Staff Reporter :
According to World Health Organization (WHO), 62 per cent of water supplied to Rohingya households is contaminated.
Water lifted from wells in the Rohingya camps is contaminated risking adult and child health. It is spreading fast. Increase of Acute Watery Diarrhoea (AWD) has caused several deaths, said a UNICEF press release.
Between 25 August and 11 November 2017, a total of 36,096 AWD cases were reported including 10 deaths. A total of 42 per cent (15,206) were in the under-5 age group. An upward trend is being observed. Truly the exact cause of increased cases of AWD remains uncertain, it may be linked to contaminated food or water.
Since 25th August, about 621,000 Rohingyas arrived in less than three months,UNICEF and partners have been working to ensure the provision of safe drinking water, latrines and sanitation systems inside the refugee camps.
UNICEF expressed deep concern over the high levels of bacterial contamination (E.coli) from water lifted from wells inside the Rohingya refugee camps in Cox’s Bazar in southern Bangladesh.
Some of the tube wells inside the camps have been dug to shallow depths are very congested and do not have safeguards in place to prevent bacterial contamination at ground level. UNICEF has been working with its WASH partners to install tube wells which meet international standards by ensuring a depth of at least forty meters and by ensuring that all tube wells have an appropriate ceiling.
Contamination may flow through poor hygienic practices such as the use of dirty containers, bad hygienic habits of the population in water handling. Based on an analysis of the risk, UNICEF is working with the Bangladesh authorities to urgently investigate levels of contamination, and to ensure sinking of tube wells that meet international standards.
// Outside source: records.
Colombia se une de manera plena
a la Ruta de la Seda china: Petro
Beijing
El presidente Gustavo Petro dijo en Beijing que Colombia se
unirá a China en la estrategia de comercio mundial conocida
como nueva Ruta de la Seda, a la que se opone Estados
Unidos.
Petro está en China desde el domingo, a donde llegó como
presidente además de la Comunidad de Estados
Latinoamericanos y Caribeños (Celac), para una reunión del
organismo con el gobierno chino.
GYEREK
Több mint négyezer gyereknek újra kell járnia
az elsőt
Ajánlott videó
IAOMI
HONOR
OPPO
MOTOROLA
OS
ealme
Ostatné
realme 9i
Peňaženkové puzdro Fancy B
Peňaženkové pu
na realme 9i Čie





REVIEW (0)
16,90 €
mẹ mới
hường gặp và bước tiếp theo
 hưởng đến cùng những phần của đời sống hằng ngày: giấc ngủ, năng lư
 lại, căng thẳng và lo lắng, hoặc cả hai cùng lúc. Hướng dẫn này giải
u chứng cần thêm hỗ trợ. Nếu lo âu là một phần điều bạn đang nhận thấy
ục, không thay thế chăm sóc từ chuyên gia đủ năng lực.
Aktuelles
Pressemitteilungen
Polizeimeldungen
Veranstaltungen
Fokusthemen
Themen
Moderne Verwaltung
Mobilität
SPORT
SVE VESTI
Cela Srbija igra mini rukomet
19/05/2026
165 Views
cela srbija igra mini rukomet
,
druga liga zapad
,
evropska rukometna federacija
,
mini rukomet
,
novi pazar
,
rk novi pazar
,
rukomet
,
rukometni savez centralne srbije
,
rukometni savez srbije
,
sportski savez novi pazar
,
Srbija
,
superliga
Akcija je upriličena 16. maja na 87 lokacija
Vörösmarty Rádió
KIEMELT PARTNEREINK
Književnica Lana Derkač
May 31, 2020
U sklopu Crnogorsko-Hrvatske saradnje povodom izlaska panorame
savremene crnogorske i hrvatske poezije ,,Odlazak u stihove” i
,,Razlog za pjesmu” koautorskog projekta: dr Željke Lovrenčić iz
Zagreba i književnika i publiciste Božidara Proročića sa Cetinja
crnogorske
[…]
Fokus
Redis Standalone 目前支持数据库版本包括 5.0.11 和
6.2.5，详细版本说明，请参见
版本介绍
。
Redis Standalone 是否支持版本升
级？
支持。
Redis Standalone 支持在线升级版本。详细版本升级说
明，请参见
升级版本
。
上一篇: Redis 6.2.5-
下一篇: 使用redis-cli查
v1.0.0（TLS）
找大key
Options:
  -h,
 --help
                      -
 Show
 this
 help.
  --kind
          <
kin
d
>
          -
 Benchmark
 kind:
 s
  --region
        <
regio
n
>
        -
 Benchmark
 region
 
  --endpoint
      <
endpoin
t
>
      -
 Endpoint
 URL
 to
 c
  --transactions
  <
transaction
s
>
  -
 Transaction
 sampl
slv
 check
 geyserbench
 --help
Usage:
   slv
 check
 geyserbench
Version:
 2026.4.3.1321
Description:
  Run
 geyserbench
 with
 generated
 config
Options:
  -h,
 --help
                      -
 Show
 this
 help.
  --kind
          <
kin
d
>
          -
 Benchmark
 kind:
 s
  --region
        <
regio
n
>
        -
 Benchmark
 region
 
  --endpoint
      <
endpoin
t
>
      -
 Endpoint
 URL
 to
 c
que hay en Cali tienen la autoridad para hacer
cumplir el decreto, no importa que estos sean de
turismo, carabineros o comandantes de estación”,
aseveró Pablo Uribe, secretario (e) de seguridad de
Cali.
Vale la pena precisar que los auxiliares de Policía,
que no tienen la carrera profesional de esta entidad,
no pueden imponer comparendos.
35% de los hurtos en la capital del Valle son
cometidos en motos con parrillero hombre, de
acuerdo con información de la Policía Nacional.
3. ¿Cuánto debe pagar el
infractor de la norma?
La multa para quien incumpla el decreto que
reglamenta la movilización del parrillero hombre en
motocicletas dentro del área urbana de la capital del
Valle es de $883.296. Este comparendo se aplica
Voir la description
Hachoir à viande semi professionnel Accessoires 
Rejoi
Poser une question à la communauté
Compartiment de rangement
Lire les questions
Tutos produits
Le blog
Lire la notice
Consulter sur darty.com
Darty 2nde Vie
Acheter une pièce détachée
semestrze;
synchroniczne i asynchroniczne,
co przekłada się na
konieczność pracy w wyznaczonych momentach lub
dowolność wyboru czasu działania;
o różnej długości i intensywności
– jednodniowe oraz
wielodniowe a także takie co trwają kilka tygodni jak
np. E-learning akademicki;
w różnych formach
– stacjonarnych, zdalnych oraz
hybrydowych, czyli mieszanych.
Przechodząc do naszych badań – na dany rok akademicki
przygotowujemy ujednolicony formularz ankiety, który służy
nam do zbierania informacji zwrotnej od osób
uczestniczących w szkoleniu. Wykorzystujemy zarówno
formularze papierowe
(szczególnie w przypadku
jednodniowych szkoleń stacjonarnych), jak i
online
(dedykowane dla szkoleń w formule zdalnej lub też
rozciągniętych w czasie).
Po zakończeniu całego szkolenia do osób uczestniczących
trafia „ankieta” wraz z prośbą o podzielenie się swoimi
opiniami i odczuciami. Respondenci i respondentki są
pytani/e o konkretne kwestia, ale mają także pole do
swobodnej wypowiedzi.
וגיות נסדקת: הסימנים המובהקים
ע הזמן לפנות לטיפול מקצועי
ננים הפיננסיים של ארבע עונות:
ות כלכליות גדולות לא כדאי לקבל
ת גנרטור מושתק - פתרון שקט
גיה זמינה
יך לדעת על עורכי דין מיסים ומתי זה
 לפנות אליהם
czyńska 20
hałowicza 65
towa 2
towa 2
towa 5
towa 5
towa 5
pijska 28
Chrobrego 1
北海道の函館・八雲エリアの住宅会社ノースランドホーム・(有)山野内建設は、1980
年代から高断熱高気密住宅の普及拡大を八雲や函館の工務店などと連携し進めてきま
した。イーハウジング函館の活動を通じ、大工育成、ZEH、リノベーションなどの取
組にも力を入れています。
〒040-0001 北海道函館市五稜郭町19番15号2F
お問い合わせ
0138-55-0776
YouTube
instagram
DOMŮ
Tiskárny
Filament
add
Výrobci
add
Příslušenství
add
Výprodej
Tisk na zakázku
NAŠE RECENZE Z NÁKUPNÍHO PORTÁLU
UNICEF is also distributing water purification tablets for water treatment at the household level as well as promoting good hygienic practices. The provision of safe drinking water has been one of the highest priorities for UNICEF in responding to the needs of Rohingya refugees.
Though the UNICEF is distributing around 195,000 liters daily to over 50,000 people through water treatment and installed more than 420 tube wells serving some 1, 40,000 people, water borne diseases are spreading and threatening people lives.